“Kami melihat bahwa banyak pelaku anarkisme berasal dari kalangan pelajar dan mahasiswa. Mereka pada dasarnya cerdas, punya potensi besar, tapi salah dalam memilih figur, salah menafsirkan perjuangan, dan yang paling utama: kurang mendapat perhatian serta arahan dari orang terdekat, termasuk orang tua,” ujar Hendra.

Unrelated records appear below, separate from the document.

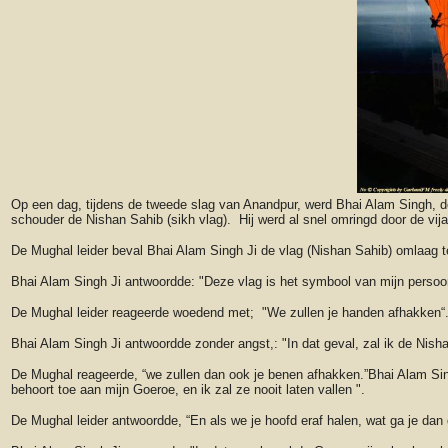
Op een dag, tijdens de tweede slag van Anandpur, werd Bhai Alam Singh, 
schouder de Nishan Sahib (sikh vlag). Hij werd al snel omringd door de vija
De Mughal leider beval Bhai Alam Singh Ji de vlag (Nishan Sahib) omlaag 
Bhai Alam Singh Ji antwoordde: "Deze vlag is het symbool van mijn persoonl
De Mughal leider reageerde woedend met; "We zullen je handen afhakken“
Bhai Alam Singh Ji antwoordde zonder angst,: "In dat geval, zal ik de Ni
De Mughal reageerde, “we zullen dan ook je benen afhakken.”Bhai Alam Sin
behoort toe aan mijn Goeroe, en ik zal ze nooit laten vallen ".
De Mughal leider antwoordde, “En als we je hoofd eraf halen, wat ga je dan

Polda Jabar mencatat bahwa sebagian pelaku yang diamankan terpapar paham-paham kekerasan melalui media sosial dan sebaran flyer digital yang bersifat provokatif. Ajakan-ajakan yang dikemas dalam bentuk “solidaritas”, “perlawanan”, dan “aksi turun ke jalan” kerap menyasar anak muda yang sedang mencari identitas sosialnya.

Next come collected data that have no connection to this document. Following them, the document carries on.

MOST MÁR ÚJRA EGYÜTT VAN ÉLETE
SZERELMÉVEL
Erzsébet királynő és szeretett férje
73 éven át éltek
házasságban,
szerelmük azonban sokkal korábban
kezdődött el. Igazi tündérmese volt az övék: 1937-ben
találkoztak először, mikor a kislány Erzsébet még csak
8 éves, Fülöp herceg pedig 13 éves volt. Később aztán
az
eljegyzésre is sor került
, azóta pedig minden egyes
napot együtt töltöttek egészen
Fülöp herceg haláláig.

“Banyak dari mereka yang terjebak karena membaca flayer-flayer ajakan demo yang disebar di media sosial, tanpa memahami konteks dan konsekuensi hukumnya. Ini sangat berbahaya,” tambahnya.
Kabid Humas menegaskan pentingnya keterlibatan orang tua dalam membimbing anak-anak di era digital saat ini.
“Kami mengimbau kepada seluruh orang tua, jangan pernah merasa anak Anda aman hanya karena mereka ada di rumah atau kuliah. Pantau aktivitas digital mereka, ajak bicara secara terbuka, dan beri perhatian yang cukup. Anak-anak butuh figur dan arahan. Jika tidak dari orang tua, mereka akan mencarinya di luar — dan belum tentu itu baik.” tuturnya.
Polda Jabar juga mengajak seluruh elemen masyarakat, termasuk pendidik, tokoh agama, dan lingkungan kampus, untuk bersama-sama menangkal pengaruh paham kekerasan dan anarkisme dengan pendekatan edukatif dan preventif.
“Peringatan ini bukan hanya untuk pelaku, tapi untuk kita semua sebagai bangsa. Jangan biarkan generasi muda kita disesatkan oleh kemasan perjuangan yang menyesatkan,” tutup Kabid Humas.